Flexibility, affordability, and accessibility
Bridging finance has the capacity to effectively reverse almost every complication associated with sourcing traditional high-street loans. Typically secured against the applicant’s property, bridging loans can be offered at a monthly rate of interest of less than 0.5%.
When repaid over the course of months rather than years, bridging finance can potentially be more cost-effective than a traditional mortgage or secured loan.
The speed and simplicity of bridging finance are likely to appeal to those looking to beat the looming stamp duty suspension deadline, potentially fuelling another major spike in activity.

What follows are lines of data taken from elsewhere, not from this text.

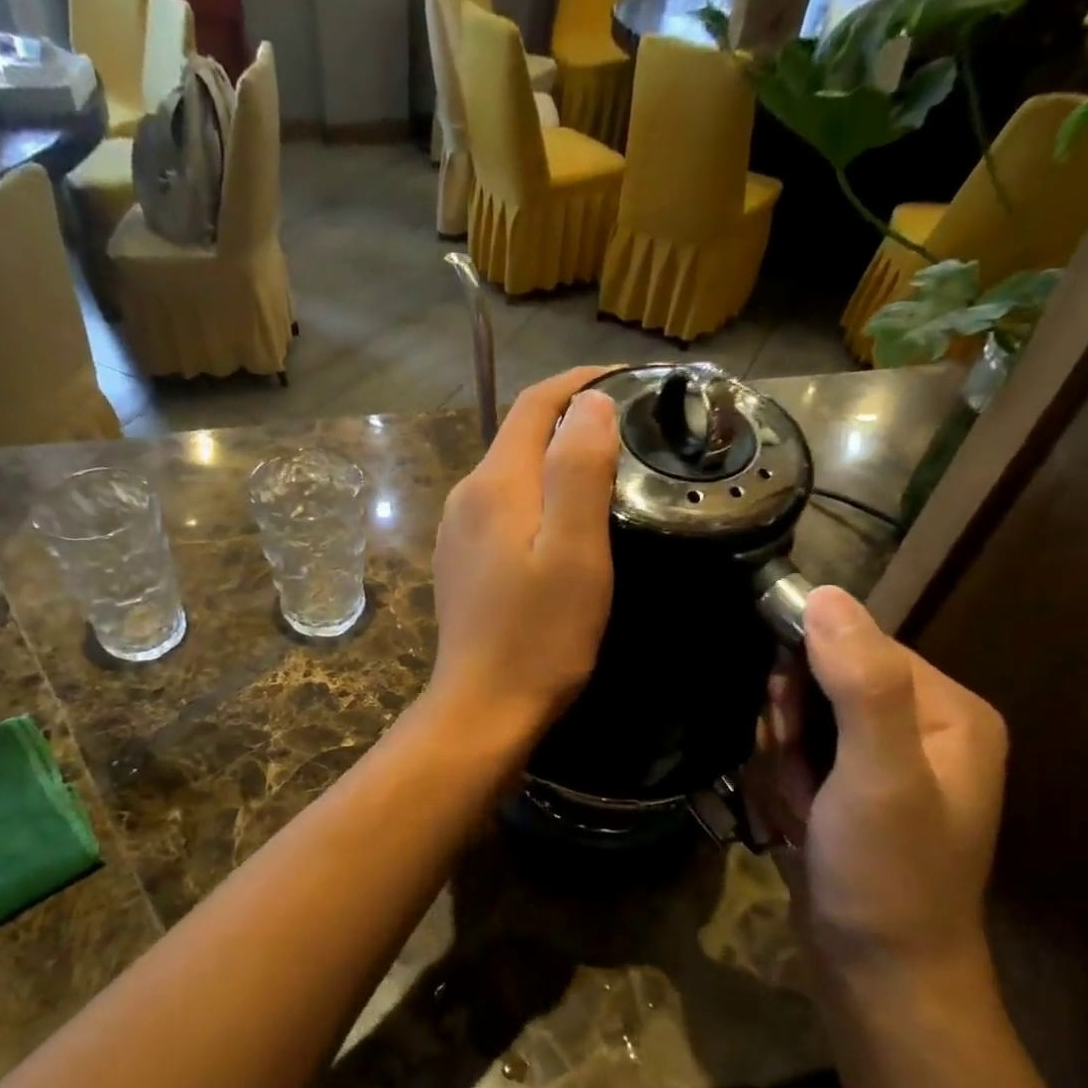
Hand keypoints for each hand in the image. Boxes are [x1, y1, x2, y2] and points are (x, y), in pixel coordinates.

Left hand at [426, 368, 618, 746]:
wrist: (483, 705)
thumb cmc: (540, 634)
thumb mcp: (575, 550)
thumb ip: (578, 469)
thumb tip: (589, 403)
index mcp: (495, 484)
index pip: (535, 403)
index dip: (580, 382)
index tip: (629, 381)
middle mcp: (466, 495)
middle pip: (520, 434)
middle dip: (571, 418)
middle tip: (630, 429)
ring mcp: (457, 530)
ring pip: (510, 472)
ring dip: (554, 459)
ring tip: (605, 471)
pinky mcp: (460, 560)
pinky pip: (501, 507)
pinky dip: (535, 495)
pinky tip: (561, 521)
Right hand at [745, 587, 1006, 986]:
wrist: (878, 977)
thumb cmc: (888, 875)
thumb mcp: (879, 777)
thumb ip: (860, 683)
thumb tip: (824, 594)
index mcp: (946, 710)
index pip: (850, 643)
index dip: (804, 680)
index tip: (793, 734)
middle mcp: (918, 726)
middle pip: (816, 681)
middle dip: (790, 732)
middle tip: (804, 785)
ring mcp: (880, 761)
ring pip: (793, 719)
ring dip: (780, 764)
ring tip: (802, 813)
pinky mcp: (847, 789)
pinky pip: (791, 755)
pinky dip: (780, 785)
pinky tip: (796, 824)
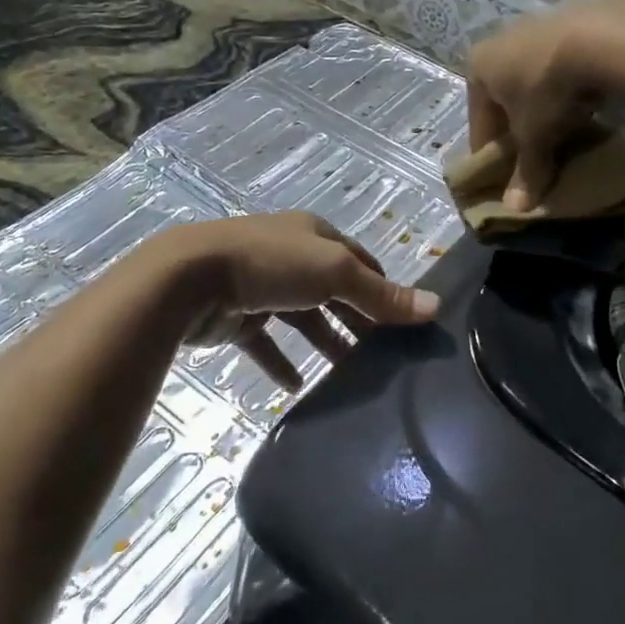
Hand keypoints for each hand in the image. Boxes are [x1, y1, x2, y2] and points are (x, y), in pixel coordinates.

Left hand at [156, 212, 438, 388]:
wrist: (190, 278)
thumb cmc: (271, 264)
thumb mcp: (334, 273)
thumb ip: (380, 294)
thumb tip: (435, 306)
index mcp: (314, 236)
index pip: (359, 260)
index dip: (382, 287)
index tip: (405, 321)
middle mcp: (290, 256)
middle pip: (333, 290)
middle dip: (357, 319)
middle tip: (385, 355)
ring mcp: (260, 285)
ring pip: (301, 317)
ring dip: (325, 342)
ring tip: (350, 375)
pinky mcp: (235, 316)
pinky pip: (264, 342)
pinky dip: (281, 362)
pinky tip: (297, 387)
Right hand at [466, 0, 624, 209]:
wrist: (599, 36)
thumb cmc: (546, 89)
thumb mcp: (534, 136)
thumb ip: (525, 171)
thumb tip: (515, 210)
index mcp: (478, 66)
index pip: (478, 119)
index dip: (489, 151)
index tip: (501, 174)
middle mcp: (500, 40)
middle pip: (504, 95)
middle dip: (517, 125)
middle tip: (534, 153)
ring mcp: (537, 25)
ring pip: (534, 77)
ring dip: (544, 103)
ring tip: (564, 129)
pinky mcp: (572, 20)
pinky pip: (563, 64)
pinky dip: (569, 85)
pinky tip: (586, 100)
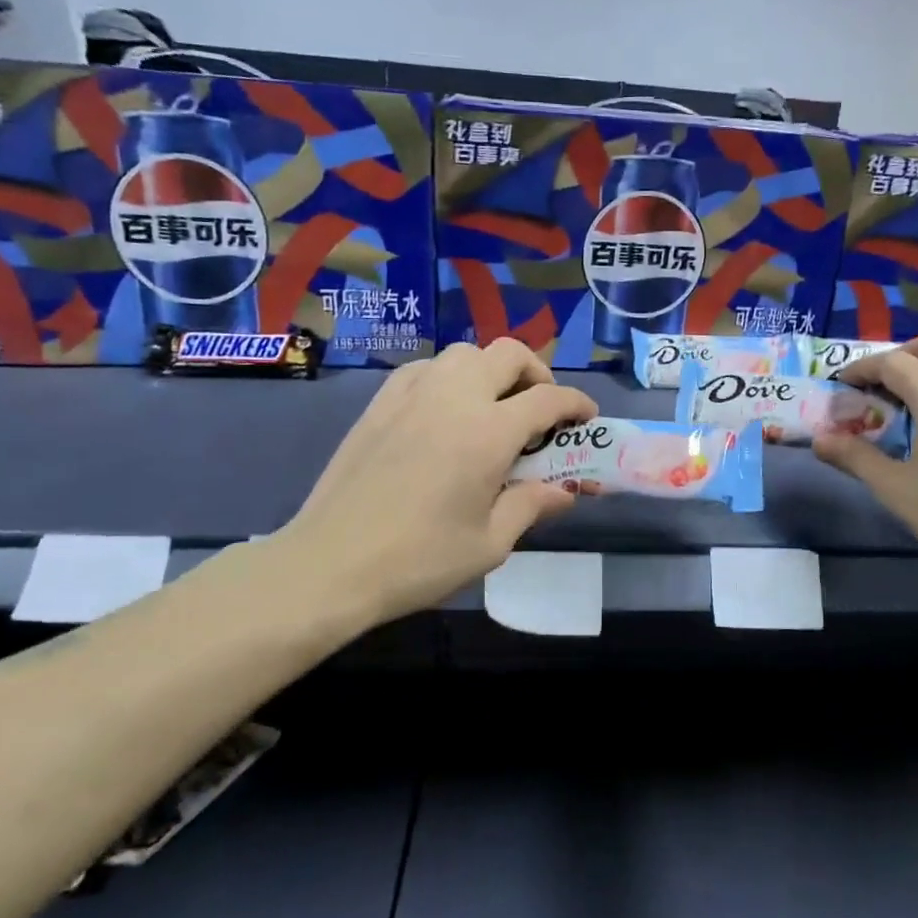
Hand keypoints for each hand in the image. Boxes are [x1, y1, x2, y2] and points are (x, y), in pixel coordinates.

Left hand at [274, 340, 596, 627]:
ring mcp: (412, 395)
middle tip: (541, 408)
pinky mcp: (380, 403)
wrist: (331, 564)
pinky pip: (426, 368)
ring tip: (494, 406)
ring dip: (492, 370)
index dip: (576, 404)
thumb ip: (532, 506)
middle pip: (509, 355)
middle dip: (537, 374)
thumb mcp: (490, 543)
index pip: (548, 398)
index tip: (587, 418)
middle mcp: (454, 398)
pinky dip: (449, 376)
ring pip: (465, 353)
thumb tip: (565, 492)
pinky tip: (446, 409)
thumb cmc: (419, 560)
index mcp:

It is highly likely that we will start to see even more people using bridging loans to buy the properties they want quickly and take advantage of the stamp duty holiday. This demand will increase while mainstream lenders are unable to meet the needs of borrowers in the timeframes they require, particularly for higher-value properties where the savings could be up to £15,000.
Other industry watchers have noted a significant increase in the number of applicants using bridging finance to secure properties, subsequently switching to longer-term mortgages to repay the balance more gradually.
However, emphasis was placed once again on the importance of factoring all borrowing costs into the equation when arranging bridging finance.
Often, bridging loans come with an arrangement fee of up to 2%, which on a £500,000 loan would be £10,000 of the £15,000 stamp duty savings.
There would also be survey and legal costs to arrange the bridge, which are in addition to the costs that would be needed for the loan term.